PROBLEM DESCRIPTION:
Each line of the listing below should be restated word for word.
════
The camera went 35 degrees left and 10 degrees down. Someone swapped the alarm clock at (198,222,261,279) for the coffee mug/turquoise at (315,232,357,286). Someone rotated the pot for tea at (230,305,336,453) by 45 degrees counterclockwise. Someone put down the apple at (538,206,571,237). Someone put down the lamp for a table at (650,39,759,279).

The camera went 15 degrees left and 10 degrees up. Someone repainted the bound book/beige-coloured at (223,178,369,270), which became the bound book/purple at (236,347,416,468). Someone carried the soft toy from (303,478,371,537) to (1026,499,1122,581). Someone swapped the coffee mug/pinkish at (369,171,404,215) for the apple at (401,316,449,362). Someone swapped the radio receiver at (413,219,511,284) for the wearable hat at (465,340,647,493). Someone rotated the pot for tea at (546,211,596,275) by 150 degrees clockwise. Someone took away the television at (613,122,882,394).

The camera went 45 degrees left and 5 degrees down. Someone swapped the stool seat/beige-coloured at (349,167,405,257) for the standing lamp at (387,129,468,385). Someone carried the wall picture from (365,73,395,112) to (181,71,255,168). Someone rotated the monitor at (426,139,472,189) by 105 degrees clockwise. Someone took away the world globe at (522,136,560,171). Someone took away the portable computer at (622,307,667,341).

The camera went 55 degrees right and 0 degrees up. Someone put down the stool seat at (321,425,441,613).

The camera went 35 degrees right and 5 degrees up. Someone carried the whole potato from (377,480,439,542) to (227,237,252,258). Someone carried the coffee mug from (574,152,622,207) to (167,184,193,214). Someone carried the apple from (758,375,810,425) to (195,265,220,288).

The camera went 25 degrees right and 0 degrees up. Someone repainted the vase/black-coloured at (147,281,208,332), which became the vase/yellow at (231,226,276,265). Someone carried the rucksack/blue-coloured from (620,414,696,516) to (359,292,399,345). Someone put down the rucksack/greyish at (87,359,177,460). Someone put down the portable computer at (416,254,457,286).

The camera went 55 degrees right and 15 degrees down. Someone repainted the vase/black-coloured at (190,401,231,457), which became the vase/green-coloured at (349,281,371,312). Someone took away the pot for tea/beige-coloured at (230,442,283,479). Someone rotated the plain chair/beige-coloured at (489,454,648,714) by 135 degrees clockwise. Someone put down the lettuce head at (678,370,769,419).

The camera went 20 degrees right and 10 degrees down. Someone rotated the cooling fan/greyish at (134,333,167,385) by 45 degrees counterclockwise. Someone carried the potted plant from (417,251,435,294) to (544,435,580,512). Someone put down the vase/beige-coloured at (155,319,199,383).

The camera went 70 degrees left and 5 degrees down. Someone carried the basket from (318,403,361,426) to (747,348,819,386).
════
EXERCISE RESPONSE:
The camera went 35 degrees left and 10 degrees down. Someone swapped the alarm clock at (198,222,261,279) for the coffee mug/turquoise at (315,232,357,286). Someone rotated the pot for tea at (230,305,336,453) by 45 degrees counterclockwise. Someone put down the apple at (538,206,571,237). Someone put down the lamp for a table at (650,39,759,279).

The camera went 15 degrees left and 10 degrees up. Someone repainted the bound book/beige-coloured at (223,178,369,270), which became the bound book/purple at (236,347,416,468). Someone carried the soft toy from (303,478,371,537) to (1026,499,1122,581). Someone swapped the coffee mug/pinkish at (369,171,404,215) for the apple at (401,316,449,362). Someone swapped the radio receiver at (413,219,511,284) for the wearable hat at (465,340,647,493). Someone rotated the pot for tea at (546,211,596,275) by 150 degrees clockwise. Someone took away the television at (613,122,882,394).

The camera went 45 degrees left and 5 degrees down. Someone swapped the stool seat/beige-coloured at (349,167,405,257) for the standing lamp at (387,129,468,385). Someone carried the wall picture from (365,73,395,112) to (181,71,255,168). Someone rotated the monitor at (426,139,472,189) by 105 degrees clockwise. Someone took away the world globe at (522,136,560,171). Someone took away the portable computer at (622,307,667,341).

The camera went 55 degrees right and 0 degrees up. Someone put down the stool seat at (321,425,441,613).

The camera went 35 degrees right and 5 degrees up. Someone carried the whole potato from (377,480,439,542) to (227,237,252,258). Someone carried the coffee mug from (574,152,622,207) to (167,184,193,214). Someone carried the apple from (758,375,810,425) to (195,265,220,288).

The camera went 25 degrees right and 0 degrees up. Someone repainted the vase/black-coloured at (147,281,208,332), which became the vase/yellow at (231,226,276,265). Someone carried the rucksack/blue-coloured from (620,414,696,516) to (359,292,399,345). Someone put down the rucksack/greyish at (87,359,177,460). Someone put down the portable computer at (416,254,457,286).

The camera went 55 degrees right and 15 degrees down. Someone repainted the vase/black-coloured at (190,401,231,457), which became the vase/green-coloured at (349,281,371,312). Someone took away the pot for tea/beige-coloured at (230,442,283,479). Someone rotated the plain chair/beige-coloured at (489,454,648,714) by 135 degrees clockwise. Someone put down the lettuce head at (678,370,769,419).

The camera went 20 degrees right and 10 degrees down. Someone rotated the cooling fan/greyish at (134,333,167,385) by 45 degrees counterclockwise. Someone carried the potted plant from (417,251,435,294) to (544,435,580,512). Someone put down the vase/beige-coloured at (155,319,199,383).

The camera went 70 degrees left and 5 degrees down. Someone carried the basket from (318,403,361,426) to (747,348,819,386).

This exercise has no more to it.